Eileen Peters 2012/12/03 at 7:53 am

The programs you refer to as solutions to the problem of underprepared highschool students reveal a divide in what you mean by underprepared: in one understanding, there are the highschool students who may not graduate, who need remedial help, et cetera; and on the other hand, there are students who are certain they want to attend college, just not sure what major to select. You mention both kinds of “underprepared,” but these pre-college programs do nothing for the former; they are only of assistance to those who have already decided to go to college and are just checking out their options. Don’t get me wrong, these are great programs to have; but if we are talking about problems with the secondary school system in the U.S., college-bound highschoolers who are indecisive about their major are not really a high priority.

Unless these programs have specific ways of targeting or reaching out to populations that typically would not attend college, or who are less likely to do so, then I see nothing of interest here.

    Edward Abeyta 2012/12/03 at 5:46 pm

    You bring up a great point Eileen regarding targeted populations.

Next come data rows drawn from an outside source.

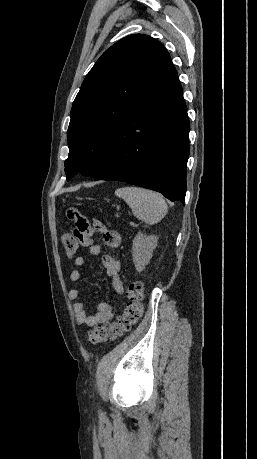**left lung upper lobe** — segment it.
I'll return each mask as SVG.
<instances>
[{"instance_id":"obj_1","label":"left lung upper lobe","mask_w":257,"mask_h":459,"mask_svg":"<svg viewBox=\"0 0 257 459\" xmlns=\"http://www.w3.org/2000/svg\"><path fill=\"white\" fill-rule=\"evenodd\" d=\"M154 38L133 34L107 49L85 77L67 131L69 180L79 170L96 177L111 155L118 126L169 58Z\"/></svg>"}]
</instances>
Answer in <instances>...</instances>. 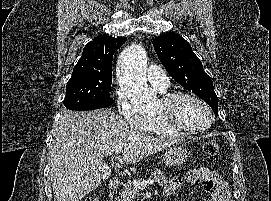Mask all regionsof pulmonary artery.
Listing matches in <instances>:
<instances>
[{
	"instance_id": "obj_1",
	"label": "pulmonary artery",
	"mask_w": 271,
	"mask_h": 201,
	"mask_svg": "<svg viewBox=\"0 0 271 201\" xmlns=\"http://www.w3.org/2000/svg\"><path fill=\"white\" fill-rule=\"evenodd\" d=\"M147 78L153 86L160 90H165L169 86V79L165 71L156 65L148 67Z\"/></svg>"
}]
</instances>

UC San Diego’s Academic Connection’s program serves over 400 students for the 3 week residential pre-college experience. 1/3 of the students are 1st generation or foster youth. I did not bring this up in the article in an effort to focus on the value of pre-college programming and learning across the life-span. Your comment inspires me to expand further on this the topic of outreach.

Greg Allan 2012/12/03 at 5:14 pm

I really like the idea explored here of reshaping the idea of lifelong learning to mean not just learning after the age of 25, but truly lifelong learning.

For the meaning of this term to actually change, and to have an impact on youth, I think would involve some radical shifts in our school system and our society. But perhaps it is already beginning with MOOCs; current MOOCs are more geared toward higher-level professionals and college graduates. But the Gates Foundation, among others, has invested hundreds of thousands of dollars in the creation of entry-level or “gateway” MOOCs, designed to reach out to populations typically underserved by higher education. It would be interesting to see MOOCs adopt this concept of lifelong learning, and I think it might be in the cards.

Edward Abeyta 2012/12/03 at 5:48 pm

Great point Greg about leveraging MOOCs as change agent. Thank you.